What to do:
A – Reproduce the passage of the article on the Palermo university promotions word for word, starting with "According to Il" and going on through "by the state.".
B – Name every organization or publication that the article on the Palermo university promotions mentions by name.
C – Continue the article on the Palermo university promotions from its last sentence.

Two former rectors of the University of Palermo face demands for the return of €8 million (£5 million) for hundreds of allegedly unjustified promotions and pay increases.
Mass promotions in universities have been used by the Italian media as examples of how the principles of meritocracy, loudly trumpeted by government and supported by unions, are, in practice, almost totally ignored in the public sector.
According to Il Giornale di Sicilia , Sicily's main daily newspaper, between 1994 and 1999 more than 300 unskilled staff and technicians were arbitrarily promoted. Many now receive salaries higher than employees with degrees and higher than many academics.
This allegedly took place without any kind of competitive exam. One case involved a now retired doorman at the morgue of the medical school, who was earning as much as an associate professor.
Although Italian universities enjoy a certain degree of administrative autonomy, staff salaries are paid directly by the state.
The Corte dei Conti, a watchdog tribunal on state expenditure, is demanding the return of what it deems excessive spending from former rectors Ignazio Melisenda Giambertoni and Antonio Gullotti and from half a dozen senior administrators at Palermo. They have two months in which to justify the cost of the promotions.

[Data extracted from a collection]
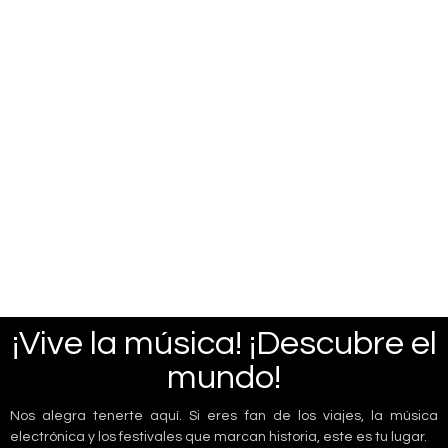
¡Vive la música! ¡Descubre el
mundo!
Nos alegra tenerte aquí. Si eres fan de los viajes, la música
electrónica y los festivales que marcan historia, este es tu lugar.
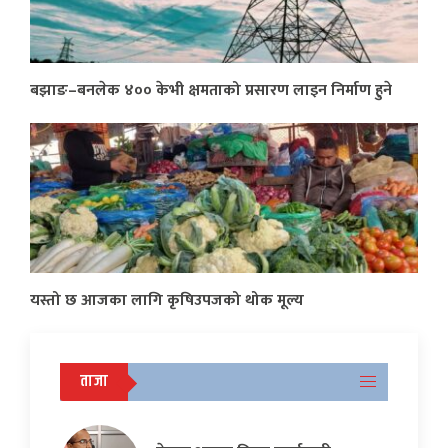
बझाङ–बनलेक ४०० केभी क्षमताको प्रसारण लाइन निर्माण हुने
यस्तो छ आजका लागि कृषिउपजको थोक मूल्य
ताजा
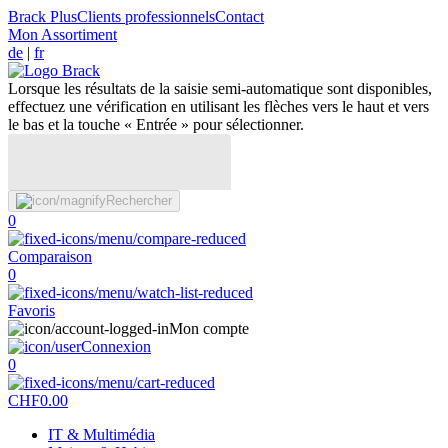
Brack Plus
Clients professionnels
Contact
Mon Assortiment
de
|
fr
Lorsque les résultats de la saisie semi-automatique sont disponibles,
effectuez une vérification en utilisant les flèches vers le haut et vers
le bas et la touche « Entrée » pour sélectionner.
Rechercher
0
Comparaison
0
Favoris
Mon compte
Connexion
0
CHF
0.00
IT & Multimédia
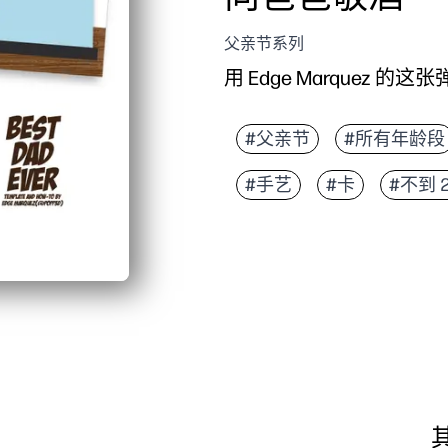
父亲节系列
用 Edge Marquez
#父亲节
#所有年龄段
#手艺
#卡
#不到 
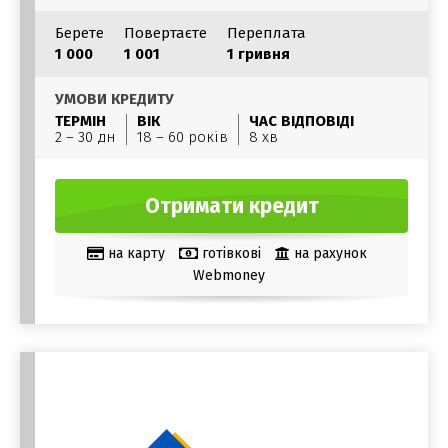
Берете
Повертаєте
Переплата
1 000
1 001
1 гривня
УМОВИ КРЕДИТУ
ТЕРМІН
ВІК
ЧАС ВІДПОВІДІ
2 – 30 дн
18 – 60 років
8 хв
Отримати кредит
на карту
готівкові
на рахунок
Webmoney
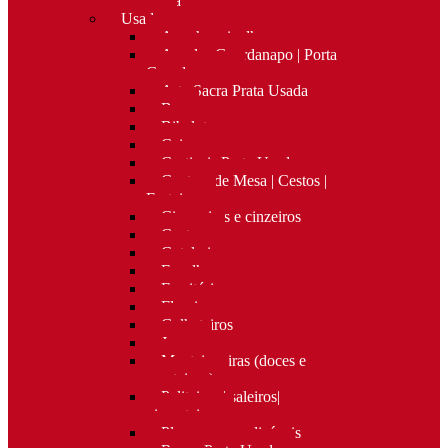
Nova
Usado
Apanha migalhas
Argolas Guardanapo | Porta
Guardanapos
Arte Sacra Prata Usada
Bar
Bibelots
Caixas
Castiçais Prata Usada
Centros de Mesa | Cestos |
Fruteiras
Cigarreiras e cinzeiros
Costura
Cutelaria
Espelhos
Escritório
Floreiras
Galheteiros
Jarras
Manteigueiras (doces e
manteigas)
Paliteiros | saleiros|
pimenteiros
Placas personalizáveis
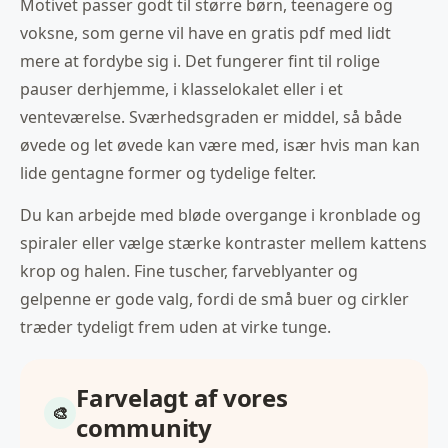
Motivet passer godt til større børn, teenagere og
voksne, som gerne vil have en gratis pdf med lidt
mere at fordybe sig i. Det fungerer fint til rolige
pauser derhjemme, i klasselokalet eller i et
venteværelse. Sværhedsgraden er middel, så både
øvede og let øvede kan være med, især hvis man kan
lide gentagne former og tydelige felter.
Du kan arbejde med bløde overgange i kronblade og
spiraler eller vælge stærke kontraster mellem kattens
krop og halen. Fine tuscher, farveblyanter og
gelpenne er gode valg, fordi de små buer og cirkler
træder tydeligt frem uden at virke tunge.
Farvelagt af vores
community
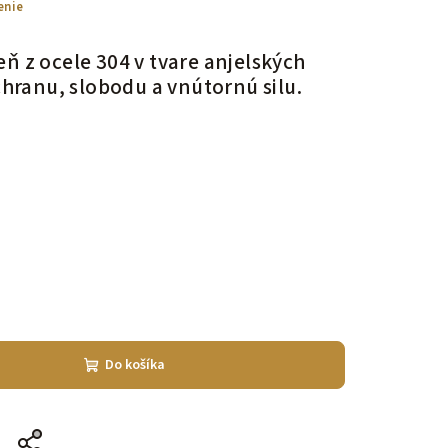
enie
ň z ocele 304 v tvare anjelských
chranu, slobodu a vnútornú silu.
Do košíka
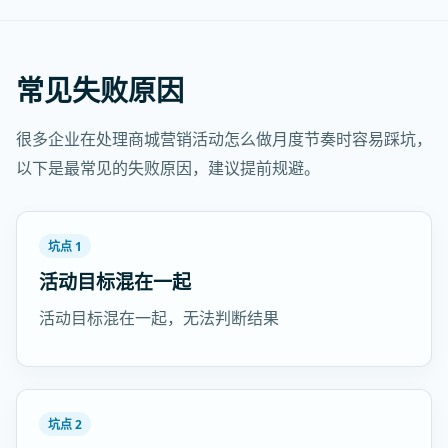
常见失败原因
很多企业在处理商城营销活动怎么做月度节奏时容易踩坑，
以下是最常见的失败原因，建议提前规避。
坑点 1
活动目标混在一起
活动目标混在一起，无法判断结果
坑点 2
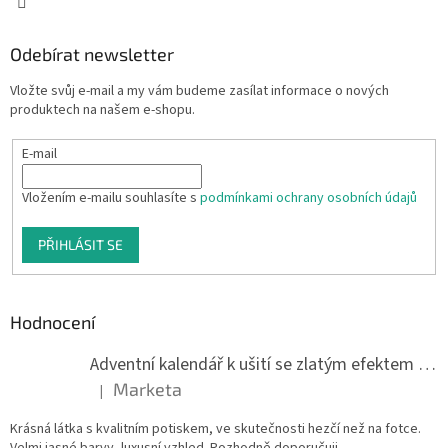
Odebírat newsletter
Vložte svůj e-mail a my vám budeme zasílat informace o nových
produktech na našem e-shopu.
E-mail
Vložením e-mailu souhlasíte s
podmínkami ochrany osobních údajů
PŘIHLÁSIT SE
Hodnocení
Adventní kalendář k ušití se zlatým efektem 042Q
Marketa
|
Hodnocení produktu je 5 z 5 hvězdiček.
Krásná látka s kvalitním potiskem, ve skutečnosti hezčí než na fotce.
Velmi jasné barvy, luxusní vzhled. Rozhodně doporučuji.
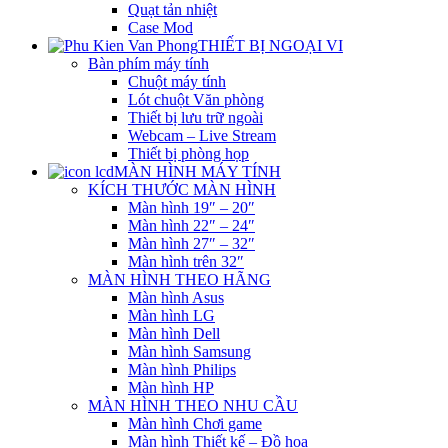
Quạt tản nhiệt
Case Mod
THIẾT BỊ NGOẠI VI
Bàn phím máy tính
Chuột máy tính
Lót chuột Văn phòng
Thiết bị lưu trữ ngoài
Webcam – Live Stream
Thiết bị phòng họp
MÀN HÌNH MÁY TÍNH
KÍCH THƯỚC MÀN HÌNH
Màn hình 19″ – 20″
Màn hình 22″ – 24″
Màn hình 27″ – 32″
Màn hình trên 32″
MÀN HÌNH THEO HÃNG
Màn hình Asus
Màn hình LG
Màn hình Dell
Màn hình Samsung
Màn hình Philips
Màn hình HP
MÀN HÌNH THEO NHU CẦU
Màn hình Chơi game
Màn hình Thiết kế – Đồ họa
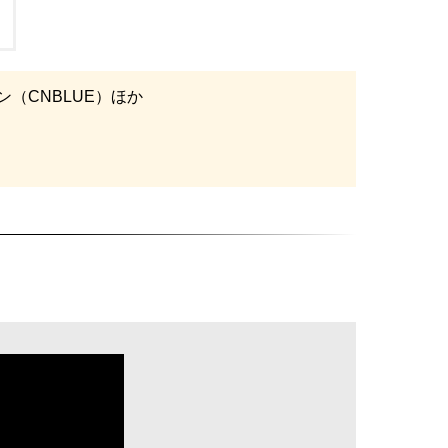
（CNBLUE）ほか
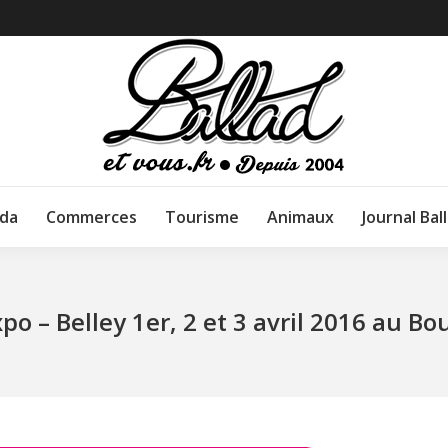
da
Commerces
Tourisme
Animaux
Journal Bal
po – Belley 1er, 2 et 3 avril 2016 au B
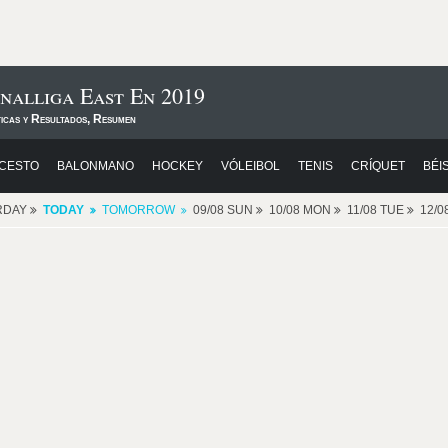
nalliga East En 2019
ticas y Resultados, Resumen
CESTO
BALONMANO
HOCKEY
VÓLEIBOL
TENIS
CRÍQUET
BÉI
RDAY
TODAY
TOMORROW
09/08 SUN
10/08 MON
11/08 TUE
12/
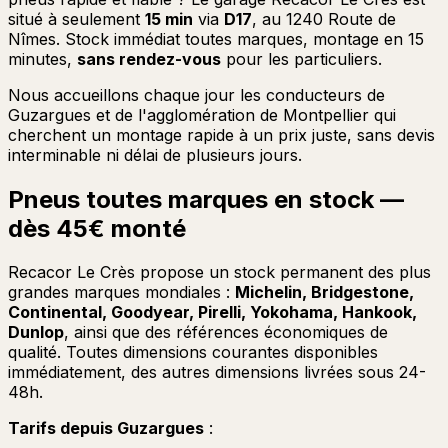
situé à seulement
15 min
via
D17
, au 1240 Route de
Nîmes. Stock immédiat toutes marques, montage en 15
minutes,
sans rendez-vous
pour les particuliers.
Nous accueillons chaque jour les conducteurs de
Guzargues et de l'agglomération de Montpellier qui
cherchent un montage rapide à un prix juste, sans devis
interminable ni délai de plusieurs jours.
Pneus toutes marques en stock —
dès 45€ monté
Recacor Le Crès propose un stock permanent des plus
grandes marques mondiales :
Michelin, Bridgestone,
Continental, Goodyear, Pirelli, Yokohama, Hankook,
Dunlop
, ainsi que des références économiques de
qualité. Toutes dimensions courantes disponibles
immédiatement, des autres dimensions livrées sous 24-
48h.
Tarifs depuis Guzargues
:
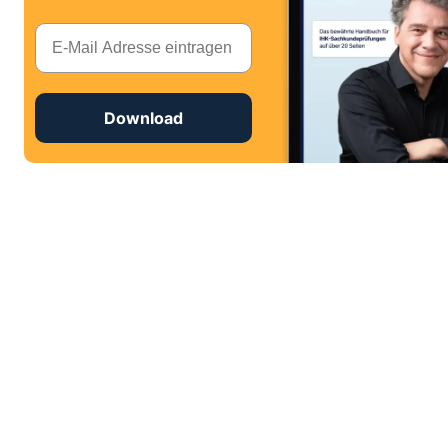
E-Mail
Download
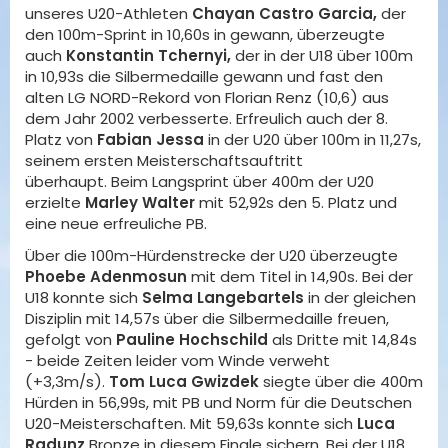
unseres U20-Athleten
Chayan Castro Garcia,
der
den 100m-Sprint in 10,60s
in gewann, überzeugte
auch
Konstantin Tchernyi,
der in der U18 über 100m
in 10,93s die Silbermedaille gewann und fast den
alten LG NORD-Rekord von Florian Renz (10,6) aus
dem Jahr 2002 verbesserte. Erfreulich auch der 8.
Platz von
Fabian Jessa
in der U20 über 100m in 11,27s,
seinem ersten Meisterschaftsauftritt
überhaupt. Beim Langsprint über 400m der U20
erzielte
Marley Walter
mit 52,92s den 5. Platz und
eine neue erfreuliche PB.
Über die 100m-Hürdenstrecke der U20 überzeugte
Phoebe Adenmosun
mit dem Titel in 14,90s. Bei der
U18 konnte sich
Selma Langebartels
in der gleichen
Disziplin mit 14,57s über die Silbermedaille freuen,
gefolgt von
Pauline Hochschild
als Dritte mit 14,84s
- beide Zeiten leider vom Winde verweht
(+3,3m/s).
Tom Luca Gwizdek
siegte über die 400m
Hürden in 56,99s, mit PB und Norm für die Deutschen
U20-Meisterschaften. Mit 59,63s konnte sich
Luca
Radunz
Bronze in diesem Finale sichern. Bei der U18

Responses to the exercise:
A –
According to Il Giornale di Sicilia , Sicily's main daily newspaper, between 1994 and 1999 more than 300 unskilled staff and technicians were arbitrarily promoted. Many now receive salaries higher than employees with degrees and higher than many academics.
This allegedly took place without any kind of competitive exam. One case involved a now retired doorman at the morgue of the medical school, who was earning as much as an associate professor.
Although Italian universities enjoy a certain degree of administrative autonomy, staff salaries are paid directly by the state.

B –
University of Palermo
Il Giornale di Sicilia
Corte dei Conti

C –
At La Sapienza in Rome, the promotion of 582 technicians to the rank of "researcher" was annulled by the government following complaints by university minister Ortensio Zecchino.
In Corriere della Sera , Italy's most authoritative daily, Angelo Panebianco, professor of political science at Bologna University, wrote of "the impossibility of establishing mechanisms of recruitment and career advancement based on competence and merit", adding that "where on paper such mechanisms exist, a thousand tricks are used, thanks to union pressure and the weakness of politicians, to make advancement automatic".